Take a look at the musical icons of the boomer generation, for example:
Of the surviving Beatles, Paul McCartney (81) and Ringo Starr (83) are still performing.
Paul Simon (82) has just released a new album, ‘Seven Psalms.’
Mick Jagger (8)) and Keith Richards (79) recently hinted at a new Rolling Stones album, and
Youngster Madonna (65) recently kicked off her latest tour at London’s O2 arena.
The number of Australians over 65 still in some kind of work has also risen.
In a recent report by Bain and Company, they conclude that, by 2031, a quarter of the work force in developed economies, will be age 65 or over.
It’s true that one reason the ‘R’ work could go out of fashion is, despite the trials and tribulations that work brings, many have no plans to stop.
But, working till you drop, isn’t everyone’s goal in life – and many look forward to a long and happy retirement.
So, for those of us who see some prospect (at some stage) of giving up work and enjoying the fruits of our labour, here are 4 key questions to think about. (And it really is a case of the sooner you start thinking about these things, the better.)
1) At what age are you planning to retire?
OK this might seem an odd question if you’re in your thirties or even forties, but the answer drives so many other factors.
2) How will you fund your retirement?
Go to ‘YouTube. Enter the word ‘retirement.’ You are presented with videos with titles like, ‘how much do you need to retire?’ Is $1 million enough? Or is the figure higher? The answer, of course is, ‘it depends.’
High inflation, low investment returns and the ending of gold-plated company pensions haven’t helped.
For those with kids, what about the Bank of Mum and Dad? Latest estimates are that 40 per cent of youngsters who buy their first home borrow from their parents. (Ouch) Will you need to support the kids? After all, the financial challenges facing younger people are hardly likely to ease.
Spending your later years skimping and saving isn’t an attractive option. Whatever your plan is to on how to fund your retirement, the sooner you start the better, seems sensible advice.

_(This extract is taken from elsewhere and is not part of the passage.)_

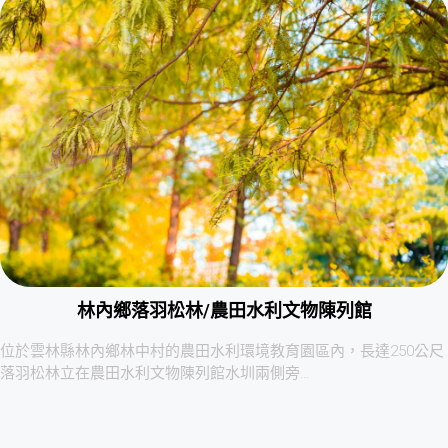
林內鄉落羽松林/農田水利文物陳列館
位於雲林縣林內鄉林中村的農田水利環境教育園區內，長達250公尺
落羽松林立在農田水利文物陳列館水圳兩側旁…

One of the problems of retiring too early is that you could be retired for a long time. Research by the Pew Centre finds that the average 65-year-old in developed countries can expect to live till their mid-eighties. A long time to finance your retirement.
3) What will you do when you retire?
Retirement can mean a loss of identity and purpose – and these are dangerous things, even to our physical health. That’s why people in their 60s and 70s want to remain a player as opposed to a spectator.

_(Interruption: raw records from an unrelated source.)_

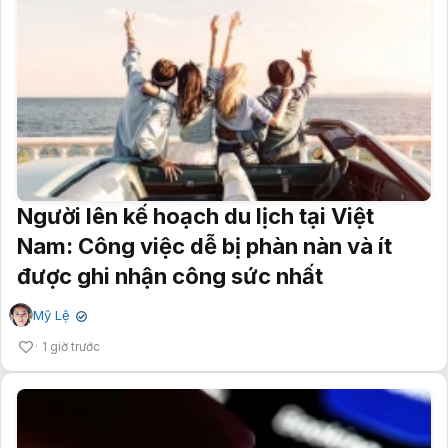
Người lên kế hoạch du lịch tại Việt
Nam: Công việc dễ bị phàn nàn và ít
được ghi nhận công sức nhất
Mỹ Lệ
✔
1 giờ trước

Many people who retire from their main full-time job, do volunteering or find part-time work.
Fact is that people of retirement age have great skills and experience – and can use them to create a ‘win-win’ solution.
For example, coaching or counselling are roles where a retired person can add great value and become involved on a flexible basis to suit themselves.
So, are there any qualifications or accreditations that you can obtain prior to retirement (or even start now) that will serve you well once you leave your main employment? It might be worthwhile getting these before retiring.
4) What’s on your bucket list?
We all know people who live long, healthy and active lives into their 80s and 90s.
Sadly though, many will start slowing down and encounter health problems in their 60s and 70s – so the expectation of retiring at 65 and enjoying 25 years to a full, active retirement never happens.
Although there’s a danger in not saving enough for retirement, there’s also something to be said for not saving too much.
So, are there things on your ‘bucket list’ that you’ll get more out of sooner rather than later and might not be able to do in retirement? (The week skiing black runs in the Alps?)
In his book ‘Your Future Self,’ Hal Hershfield, one of the world’s leading behavioural scientists, makes the point that we are so tied up emotionally with what is happening in our lives today, we neglect taking actions that make life better for our future selves.
We spend money now and neglect the needs of our future selves.
We eat bad food and neglect the outcomes for our future sleeves.
We spend our time on social media, when we could be investing in skills for our future selves.
We simply don’t do the things that make our ‘tomorrows better, today.’